Mussels are a fun food to eat at informal gatherings. The briny smell fills the air and everyone is encouraged to get their hands dirty, dunk pieces of bread into the broth, and pass that bottle of wine. Quick to cook, versatile and compatible with all kinds of herbs and spices, and very economical — what could be better than that?
Moules Brule-Doigts
I’m going to assume that anyone can find a good recipe for moules marinieres, so here are a few more unique ways to serve mussels. The following recipe, if you can call it that, is called moules brule-doigts, or "burn your fingers." This is the way many housewives in the region of Charente, France, prepare them. Serves four as an appetizer, two as a main course.
1 1/2 pounds fresh mussels
Freshly ground black pepper
Thoroughly scrub mussels and debeard them. Heat a large cast-iron skillet over high heat (or try this on the grill outside). When a drop of water sizzles and evaporates immediately, it is ready.
Put all of the mussels into the pan and shake.

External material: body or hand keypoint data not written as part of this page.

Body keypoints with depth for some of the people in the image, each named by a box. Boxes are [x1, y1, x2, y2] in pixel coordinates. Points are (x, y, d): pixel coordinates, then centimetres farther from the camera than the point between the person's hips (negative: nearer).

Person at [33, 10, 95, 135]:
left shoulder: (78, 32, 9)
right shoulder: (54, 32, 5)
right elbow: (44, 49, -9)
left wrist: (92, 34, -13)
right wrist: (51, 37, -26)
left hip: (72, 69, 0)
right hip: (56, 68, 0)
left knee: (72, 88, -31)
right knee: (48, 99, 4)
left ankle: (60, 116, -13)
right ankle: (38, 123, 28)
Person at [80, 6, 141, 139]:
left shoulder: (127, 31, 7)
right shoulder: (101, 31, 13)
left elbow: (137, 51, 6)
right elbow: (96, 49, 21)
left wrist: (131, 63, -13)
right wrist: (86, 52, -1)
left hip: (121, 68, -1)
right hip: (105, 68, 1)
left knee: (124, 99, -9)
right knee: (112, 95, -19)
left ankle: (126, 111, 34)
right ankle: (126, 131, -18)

They should begin to open right away. Continue shaking the pan until all of the mussels have opened. If the pan becomes thoroughly dry, sprinkle a few drops of water onto it. When all the mussels have opened, sprinkle generously with freshly ground pepper and serve immediately.
Mussels With Sorrel Sauce
This recipe is adapted from James Peterson’s “Fish and Shellfish.” Sorrel has a natural affinity with seafood, especially shellfish. Serves four as a first course.
1 lb. fresh sorrel, including stems, coarsely chopped
1 cup dry white wine
3 shallots, finely chopped
1 bunch parsley, finely chopped
2 lbs. cultivated mussels
1 1/2 cup cream salt and pepper
Place sorrel in small pot and cook until it releases liquid and turns grayish, about three minutes. Purée in food processor and set aside.

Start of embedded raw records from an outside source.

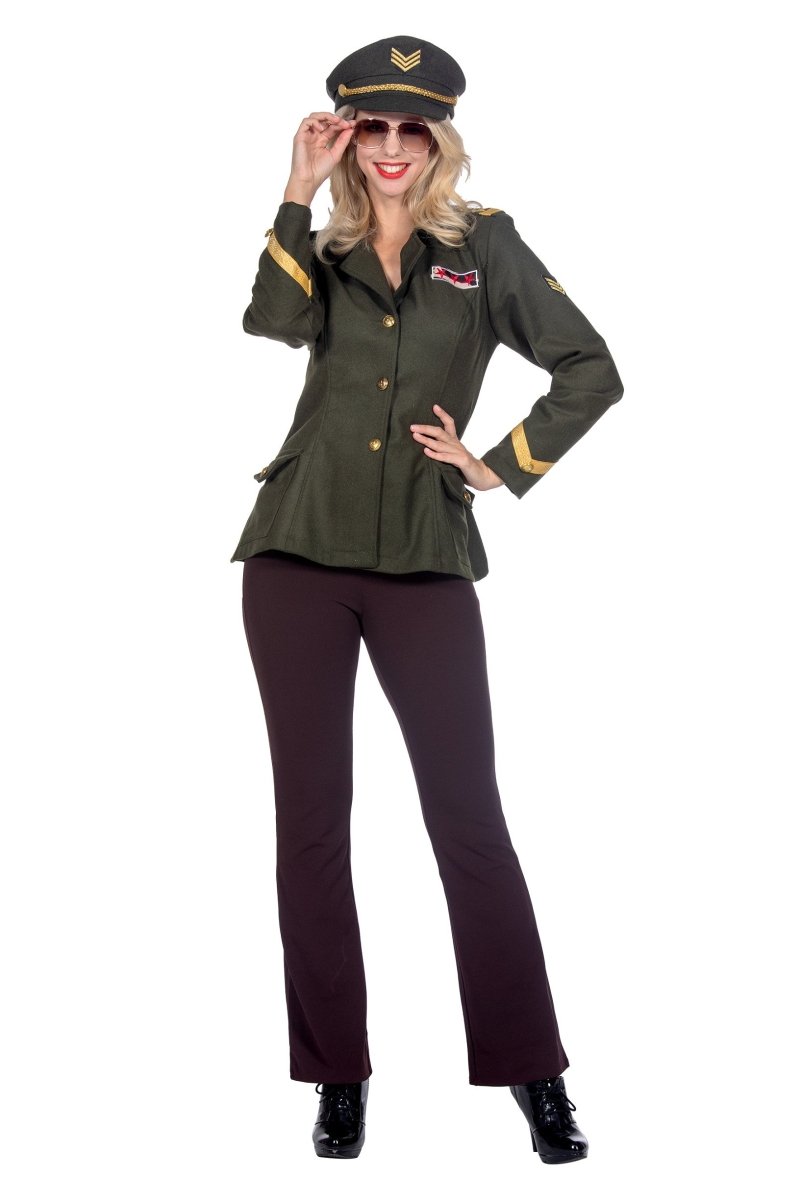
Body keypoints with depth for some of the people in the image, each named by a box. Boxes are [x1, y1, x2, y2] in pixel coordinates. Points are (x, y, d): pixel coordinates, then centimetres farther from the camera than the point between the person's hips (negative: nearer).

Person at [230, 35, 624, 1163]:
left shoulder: (483, 243, 6)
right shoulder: (326, 249, 12)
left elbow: (592, 370, 4)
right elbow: (274, 322, -11)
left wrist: (505, 466, 0)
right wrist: (300, 189, -9)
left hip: (424, 561, -2)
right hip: (299, 554, 3)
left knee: (470, 815, -3)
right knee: (311, 819, 4)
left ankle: (533, 1073, 7)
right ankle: (337, 1079, 14)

Combine wine, shallots, and parsley in a pot large enough to hold mussels. Bring mixture to simmer, add mussels, and cover pot. Turn heat to high, then check mussels after five minutes. When they have opened, take pot off the heat and discard any unopened mussels. Remove and discard top shells and arrange mussels on half shell on a baking sheet covered with crumpled foil (to keep them flat).
If cooking liquid is sandy, strain it, then boil down to about one-half cup. Whisk sorrel purée and cream into liquid and cook over medium heat for about five minutes, until it has thickened. Season with salt and pepper. Spoon sauce over each mussel, then bake in 300-degree oven for five minutes. Serve immediately.
Linguine With Mussels, Garlic, and Fennel
This recipe is adapted from “On Top of Spaghetti” by Johanne Killeen and George Germon of Al Forno restaurant in Providence, R.I. Serves four as a first course.
1/4 tsp. fennel seeds
5 Tbsp. good olive oil
2 cloves garlic, chopped
1 small fresh hot pepper or 1/4 tsp. crushed red pepper flakes
1 quart mussels
1/3 cup dry white wine
8 oz. dried linguine
Bring a pot of water to boil for pasta. Toast the fennel seeds in a large sauté pan over medium heat until fragrant. Add olive oil, garlic, and hot pepper. Stir and cook just until garlic begins to turn golden. Add mussels, cover pan, and raise heat to moderately high, shaking the pan to distribute mussels. After 30 seconds, lift the lid and add wine and one-third cup water. Cover and cook, shaking occasionally, until all mussels have opened.
Meanwhile, cook linguine in salted water until al dente. Drain, transfer to a heated serving bowl, pour mussels and broth over all, and serve immediately.